In fact, we're counting the ways. High on the list are a few fantastic recipes. Slide slices of Meyer lemons under the skin of a pair of Cornish game hens, strew the roasting pan with more, then toss in some fennel and olives. Or try chef Marcus Samuelsson's method of quick-preserving citrus peels and use the result -- tart and salty and utterly lemony -- in a fantastically colorful dish of spicy piri piri shrimp and black rice. On the sweet side, make a Meyer lemon ice cream, loading the custard with peel as well as juice -- and a hint of cardamom, the spicy notes bringing out the floral depth of the Meyer's flavor. (This recipe is inspired by longtime Chez Panisse pastry chef Lindsey Shere, one of the first to put Meyer lemons on the culinary map.)

There are probably more things -- in heaven, on Earth, in citrus groves -- that you can do with these yellow beauties than we can dream of. But we can try.

Here are the top 100 things to do with a Meyer lemon.

1. Make Meyer lemonade.

2. Make roasted Cornish game hens with Meyer lemons, olives and fennel (see recipe).

3. Make shrimp piri piri with black rice and chef Marcus Samuelsson's "quick-preserved" Meyer lemons (see recipe).

4. Make Meyer lemon-cardamom ice cream (see recipe).

5. Assemble sandwiches of thinly sliced lemons, smoked salmon and sour cream on pumpernickel bread.

6. Candy the peel, dusting with superfine sugar.

7. To a risotto made with mascarpone and Parmesan, add some grated Meyer lemon peel.

8. Take a cue from Quinn Hatfield of Hatfield's in Los Angeles and pour yourself a lemon gimlet (Meyer lemon juice and zest, soda water and Meyer lemon simple syrup).

9. Rub a Meyer lemon peel around the rim of a demitasse of espresso.

10. Adapt Claudia Roden's recipe for orange-almond cake (in "The New Book of Middle Eastern Food," the cover of which features a bowl of Meyer lemons) by using two large Meyer lemons instead of oranges (see the recipe at latimesblogs.latimes.com/dailydish).

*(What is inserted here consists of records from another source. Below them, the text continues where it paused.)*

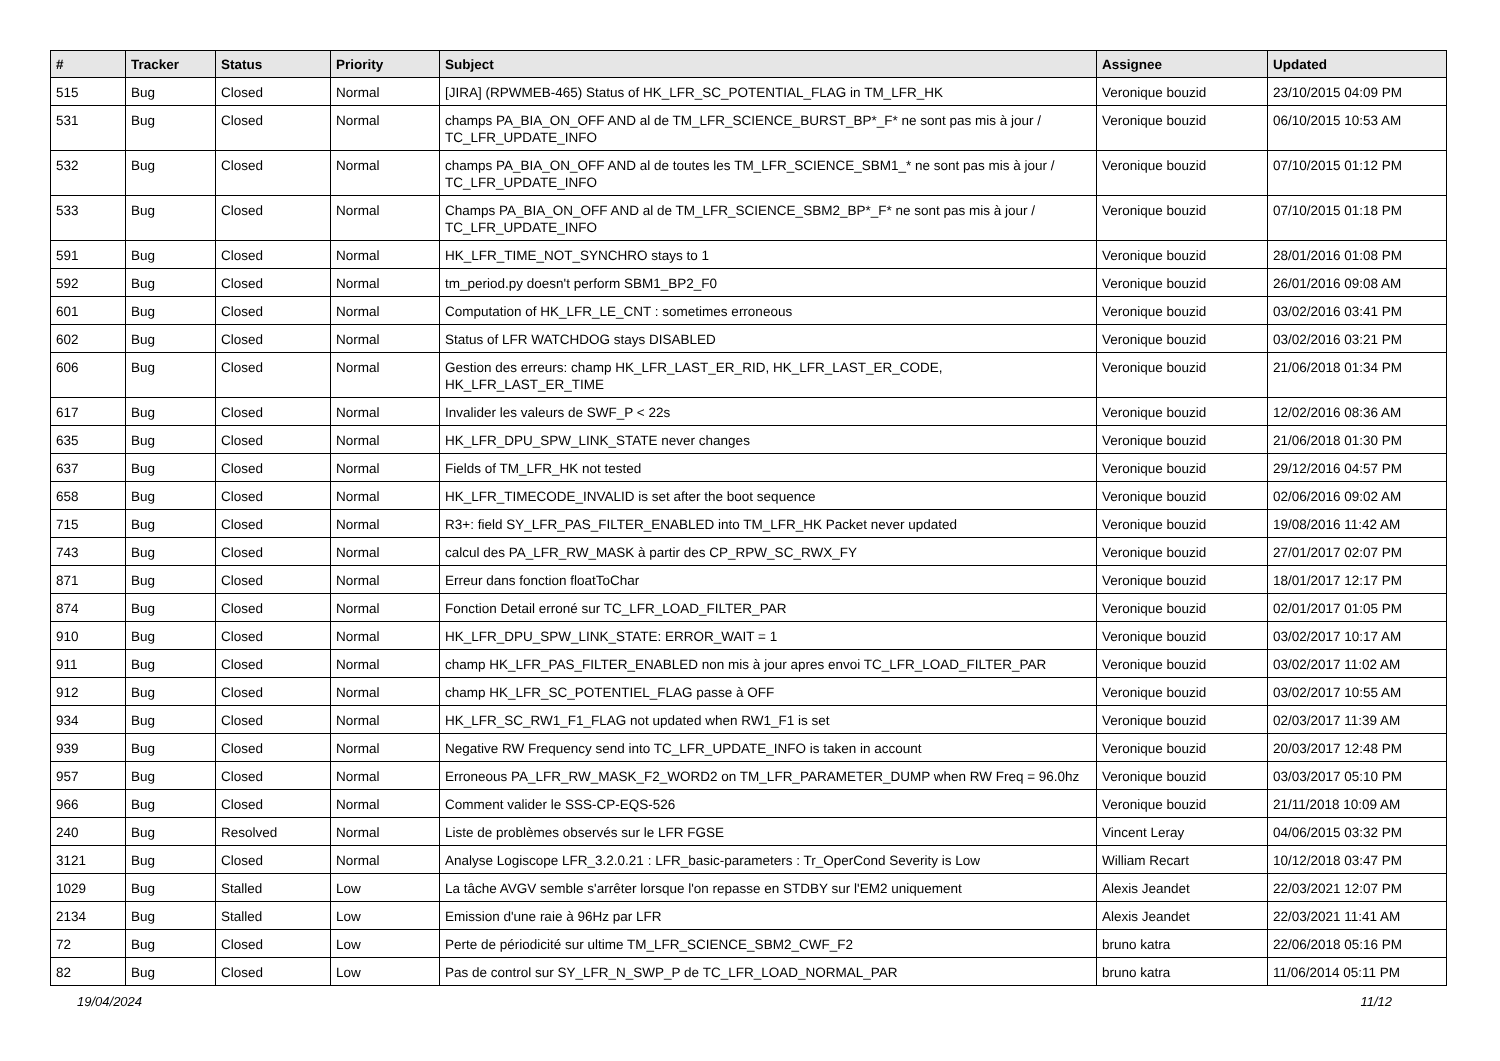| # | Tracker | Status | Priority | Subject | Assignee | Updated |
| --- | --- | --- | --- | --- | --- | --- |
| 515 | Bug | Closed | Normal | [JIRA] (RPWMEB-465) Status of HK_LFR_SC_POTENTIAL_FLAG in TM_LFR_HK | Veronique bouzid | 23/10/2015 04:09 PM |
| 531 | Bug | Closed | Normal | champs PA_BIA_ON_OFF AND al de TM_LFR_SCIENCE_BURST_BP*_F* ne sont pas mis à jour / TC_LFR_UPDATE_INFO | Veronique bouzid | 06/10/2015 10:53 AM |
| 532 | Bug | Closed | Normal | champs PA_BIA_ON_OFF AND al de toutes les TM_LFR_SCIENCE_SBM1_* ne sont pas mis à jour / TC_LFR_UPDATE_INFO | Veronique bouzid | 07/10/2015 01:12 PM |
| 533 | Bug | Closed | Normal | Champs PA_BIA_ON_OFF AND al de TM_LFR_SCIENCE_SBM2_BP*_F* ne sont pas mis à jour / TC_LFR_UPDATE_INFO | Veronique bouzid | 07/10/2015 01:18 PM |
| 591 | Bug | Closed | Normal | HK_LFR_TIME_NOT_SYNCHRO stays to 1 | Veronique bouzid | 28/01/2016 01:08 PM |
| 592 | Bug | Closed | Normal | tm_period.py doesn't perform SBM1_BP2_F0 | Veronique bouzid | 26/01/2016 09:08 AM |
| 601 | Bug | Closed | Normal | Computation of HK_LFR_LE_CNT : sometimes erroneous | Veronique bouzid | 03/02/2016 03:41 PM |
| 602 | Bug | Closed | Normal | Status of LFR WATCHDOG stays DISABLED | Veronique bouzid | 03/02/2016 03:21 PM |
| 606 | Bug | Closed | Normal | Gestion des erreurs: champ HK_LFR_LAST_ER_RID, HK_LFR_LAST_ER_CODE, HK_LFR_LAST_ER_TIME | Veronique bouzid | 21/06/2018 01:34 PM |
| 617 | Bug | Closed | Normal | Invalider les valeurs de SWF_P < 22s | Veronique bouzid | 12/02/2016 08:36 AM |
| 635 | Bug | Closed | Normal | HK_LFR_DPU_SPW_LINK_STATE never changes | Veronique bouzid | 21/06/2018 01:30 PM |
| 637 | Bug | Closed | Normal | Fields of TM_LFR_HK not tested | Veronique bouzid | 29/12/2016 04:57 PM |
| 658 | Bug | Closed | Normal | HK_LFR_TIMECODE_INVALID is set after the boot sequence | Veronique bouzid | 02/06/2016 09:02 AM |
| 715 | Bug | Closed | Normal | R3+: field SY_LFR_PAS_FILTER_ENABLED into TM_LFR_HK Packet never updated | Veronique bouzid | 19/08/2016 11:42 AM |
| 743 | Bug | Closed | Normal | calcul des PA_LFR_RW_MASK à partir des CP_RPW_SC_RWX_FY | Veronique bouzid | 27/01/2017 02:07 PM |
| 871 | Bug | Closed | Normal | Erreur dans fonction floatToChar | Veronique bouzid | 18/01/2017 12:17 PM |
| 874 | Bug | Closed | Normal | Fonction Detail erroné sur TC_LFR_LOAD_FILTER_PAR | Veronique bouzid | 02/01/2017 01:05 PM |
| 910 | Bug | Closed | Normal | HK_LFR_DPU_SPW_LINK_STATE: ERROR_WAIT = 1 | Veronique bouzid | 03/02/2017 10:17 AM |
| 911 | Bug | Closed | Normal | champ HK_LFR_PAS_FILTER_ENABLED non mis à jour apres envoi TC_LFR_LOAD_FILTER_PAR | Veronique bouzid | 03/02/2017 11:02 AM |
| 912 | Bug | Closed | Normal | champ HK_LFR_SC_POTENTIEL_FLAG passe à OFF | Veronique bouzid | 03/02/2017 10:55 AM |
| 934 | Bug | Closed | Normal | HK_LFR_SC_RW1_F1_FLAG not updated when RW1_F1 is set | Veronique bouzid | 02/03/2017 11:39 AM |
| 939 | Bug | Closed | Normal | Negative RW Frequency send into TC_LFR_UPDATE_INFO is taken in account | Veronique bouzid | 20/03/2017 12:48 PM |
| 957 | Bug | Closed | Normal | Erroneous PA_LFR_RW_MASK_F2_WORD2 on TM_LFR_PARAMETER_DUMP when RW Freq = 96.0hz | Veronique bouzid | 03/03/2017 05:10 PM |
| 966 | Bug | Closed | Normal | Comment valider le SSS-CP-EQS-526 | Veronique bouzid | 21/11/2018 10:09 AM |
| 240 | Bug | Resolved | Normal | Liste de problèmes observés sur le LFR FGSE | Vincent Leray | 04/06/2015 03:32 PM |
| 3121 | Bug | Closed | Normal | Analyse Logiscope LFR_3.2.0.21 : LFR_basic-parameters : Tr_OperCond Severity is Low | William Recart | 10/12/2018 03:47 PM |
| 1029 | Bug | Stalled | Low | La tâche AVGV semble s'arrêter lorsque l'on repasse en STDBY sur l'EM2 uniquement | Alexis Jeandet | 22/03/2021 12:07 PM |
| 2134 | Bug | Stalled | Low | Emission d'une raie à 96Hz par LFR | Alexis Jeandet | 22/03/2021 11:41 AM |
| 72 | Bug | Closed | Low | Perte de périodicité sur ultime TM_LFR_SCIENCE_SBM2_CWF_F2 | bruno katra | 22/06/2018 05:16 PM |
| 82 | Bug | Closed | Low | Pas de control sur SY_LFR_N_SWP_P de TC_LFR_LOAD_NORMAL_PAR | bruno katra | 11/06/2014 05:11 PM |
19/04/2024 11/12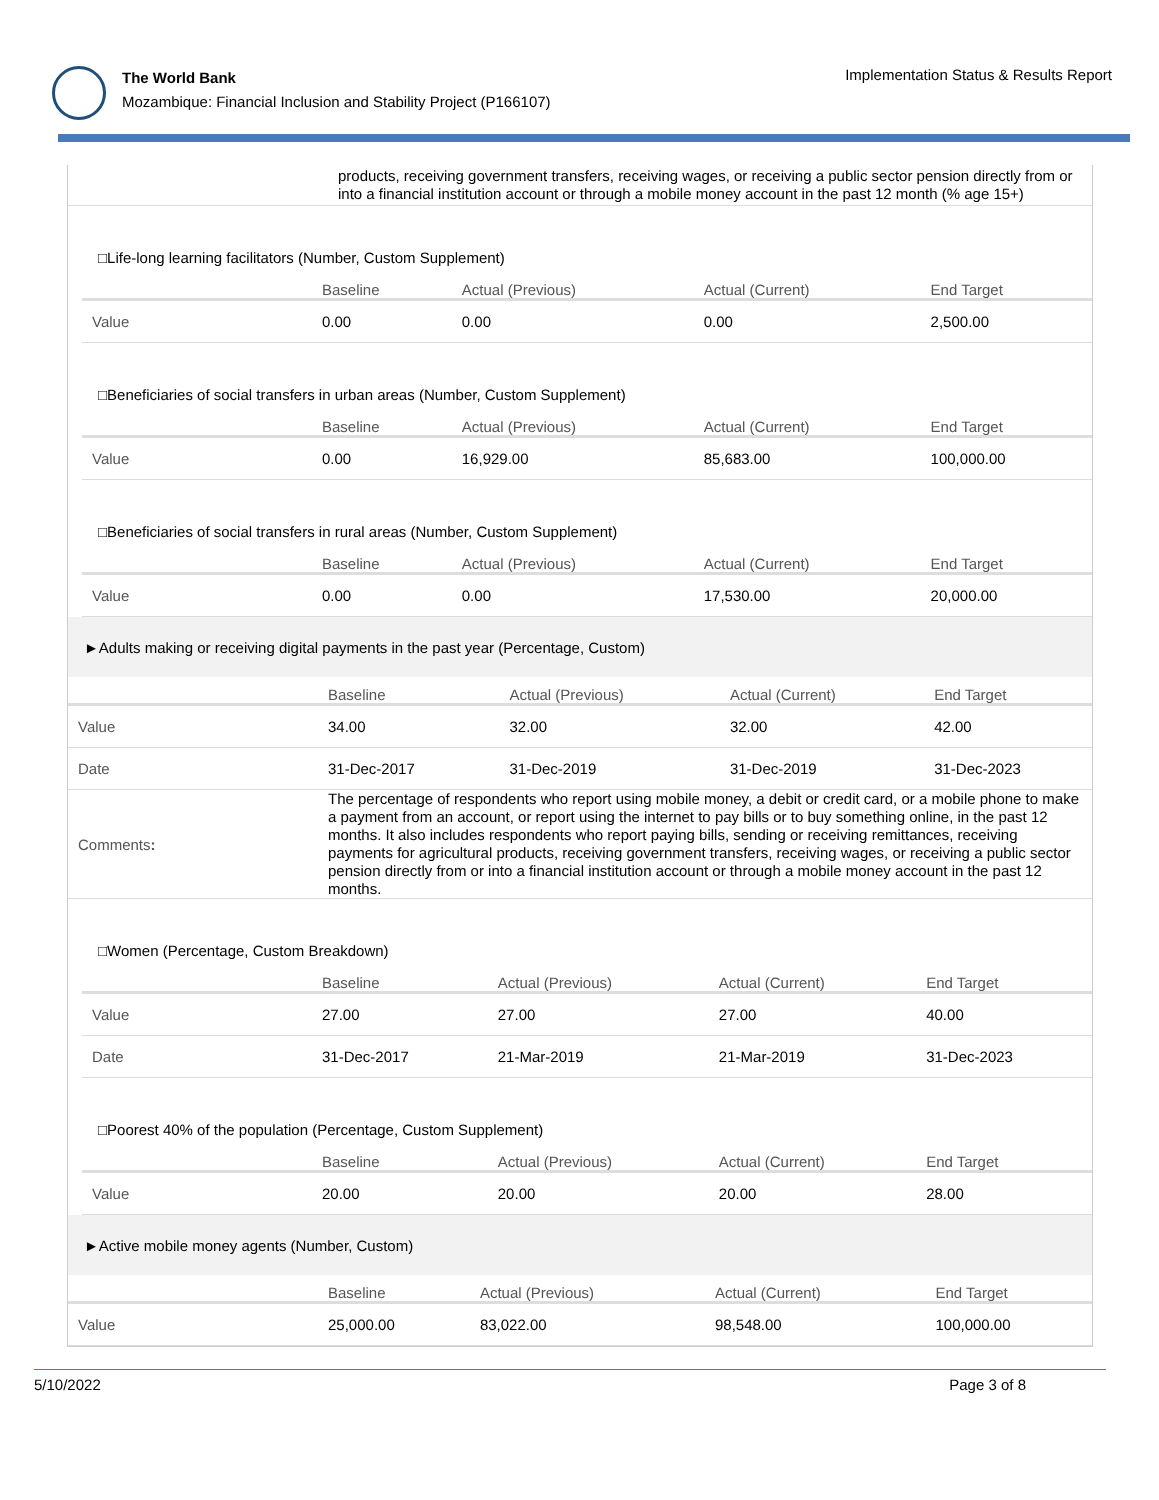The World Bank
Mozambique: Financial Inclusion and Stability Project (P166107)
Implementation Status & Results Report
| | products, receiving government transfers, receiving wages, or receiving a public sector pension directly from or into a financial institution account or through a mobile money account in the past 12 month (% age 15+) |
| □Life-long learning facilitators (Number, Custom Supplement) | | | | |
| | Baseline | Actual (Previous) | Actual (Current) | End Target |
| Value | 0.00 | 0.00 | 0.00 | 2,500.00 |
| □Beneficiaries of social transfers in urban areas (Number, Custom Supplement) | | | | |
| | Baseline | Actual (Previous) | Actual (Current) | End Target |
| Value | 0.00 | 16,929.00 | 85,683.00 | 100,000.00 |
| □Beneficiaries of social transfers in rural areas (Number, Custom Supplement) | | | | |
| | Baseline | Actual (Previous) | Actual (Current) | End Target |
| Value | 0.00 | 0.00 | 17,530.00 | 20,000.00 |
| ►Adults making or receiving digital payments in the past year (Percentage, Custom) | | | | |
| | Baseline | Actual (Previous) | Actual (Current) | End Target |
| Value | 34.00 | 32.00 | 32.00 | 42.00 |
| Date | 31-Dec-2017 | 31-Dec-2019 | 31-Dec-2019 | 31-Dec-2023 |
| Comments : | The percentage of respondents who report using mobile money, a debit or credit card, or a mobile phone to make a payment from an account, or report using the internet to pay bills or to buy something online, in the past 12 months. It also includes respondents who report paying bills, sending or receiving remittances, receiving payments for agricultural products, receiving government transfers, receiving wages, or receiving a public sector pension directly from or into a financial institution account or through a mobile money account in the past 12 months. | | | |
| □Women (Percentage, Custom Breakdown) | | | | |
| | Baseline | Actual (Previous) | Actual (Current) | End Target |
| Value | 27.00 | 27.00 | 27.00 | 40.00 |
| Date | 31-Dec-2017 | 21-Mar-2019 | 21-Mar-2019 | 31-Dec-2023 |
| □Poorest 40% of the population (Percentage, Custom Supplement) | | | | |
| | Baseline | Actual (Previous) | Actual (Current) | End Target |
| Value | 20.00 | 20.00 | 20.00 | 28.00 |
| ►Active mobile money agents (Number, Custom) | | | | |
| | Baseline | Actual (Previous) | Actual (Current) | End Target |
| Value | 25,000.00 | 83,022.00 | 98,548.00 | 100,000.00 |
5/10/2022 Page 3 of 8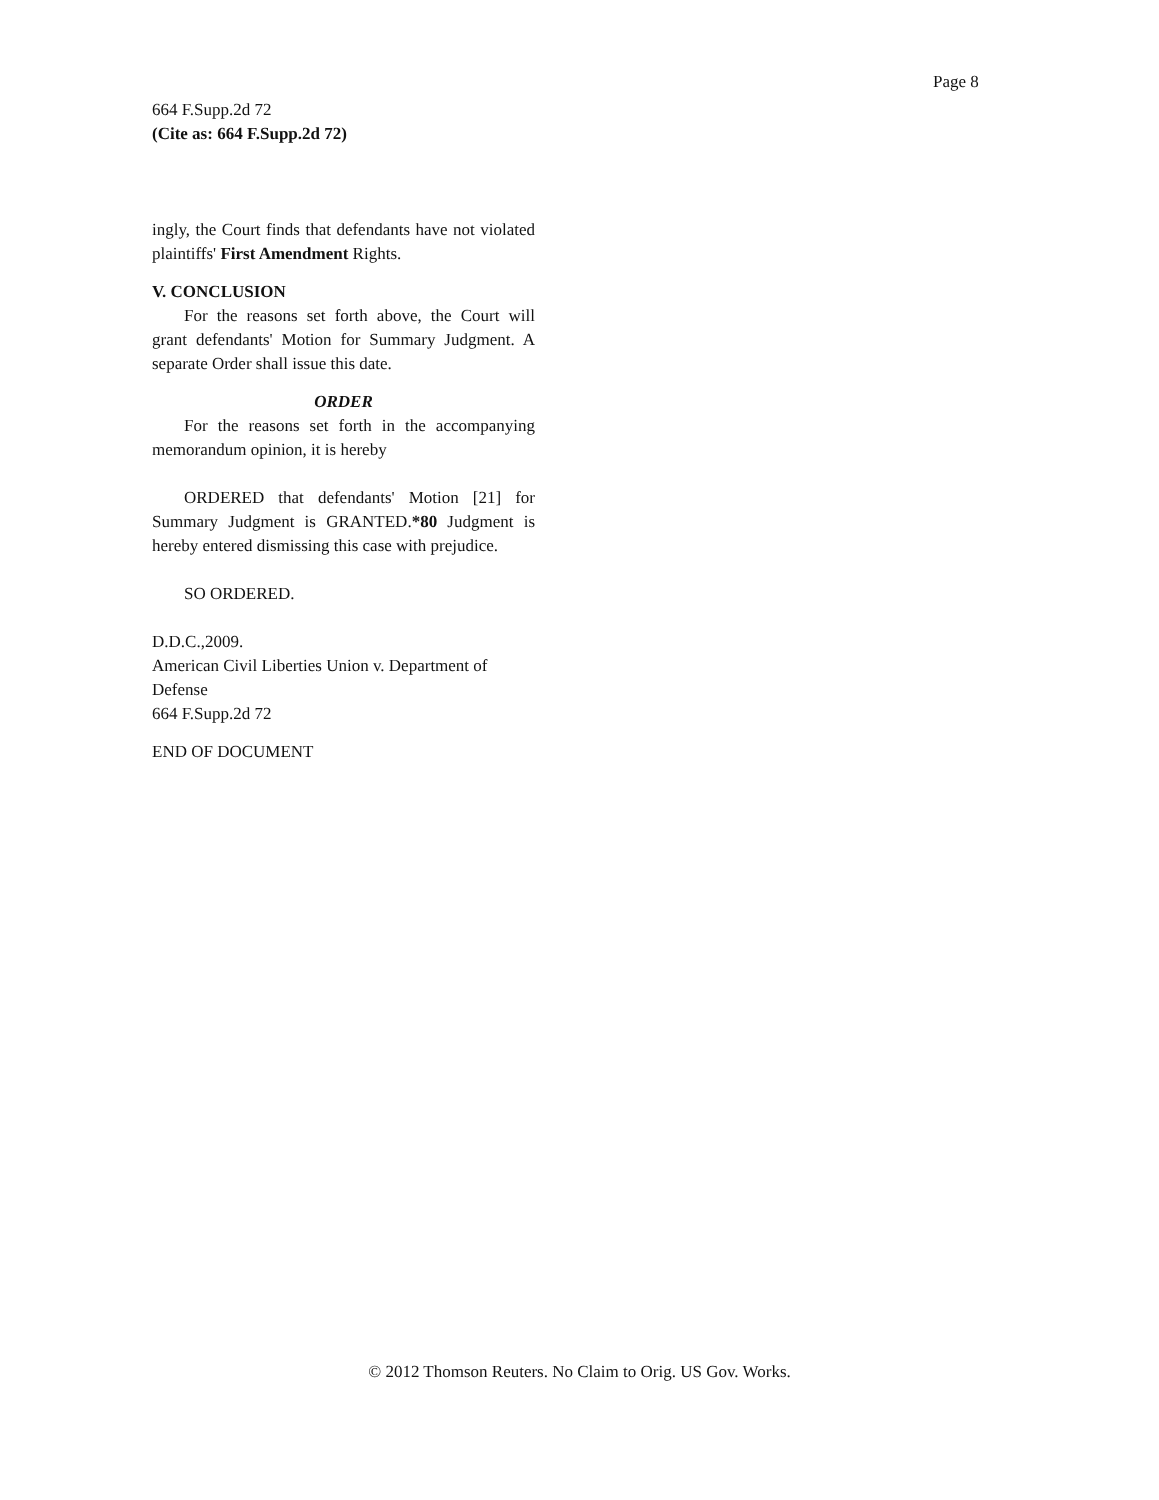Page 8
664 F.Supp.2d 72
(Cite as: 664 F.Supp.2d 72)
ingly, the Court finds that defendants have not violated plaintiffs' First Amendment Rights.
V. CONCLUSION
For the reasons set forth above, the Court will grant defendants' Motion for Summary Judgment. A separate Order shall issue this date.
ORDER
For the reasons set forth in the accompanying memorandum opinion, it is hereby
ORDERED that defendants' Motion [21] for Summary Judgment is GRANTED.*80 Judgment is hereby entered dismissing this case with prejudice.
SO ORDERED.
D.D.C.,2009.
American Civil Liberties Union v. Department of Defense
664 F.Supp.2d 72
END OF DOCUMENT
© 2012 Thomson Reuters. No Claim to Orig. US Gov. Works.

11. If you don't mind delayed gratification, make classic preserved lemons (different from chef Samuelsson's because the lemons are preserved slowly over weeks instead of quickly blanched and cooked) by filling a Mason jar with quartered Meyer lemons, one-fourth cup of kosher salt and enough lemon juice to cover, and letting them sit in your refrigerator for three weeks. Or, for extra flavor, throw some spices into the jar too: a bay leaf, a cinnamon stick, some black peppercorns, a dried Thai chile, a cardamom pod.

12. Grate Meyer lemon peel into a bowlful of Chantilly cream.

13. Arrange thin slices of Meyer lemons on a pizza crust topped with goat cheese, rosemary and Picholine olives.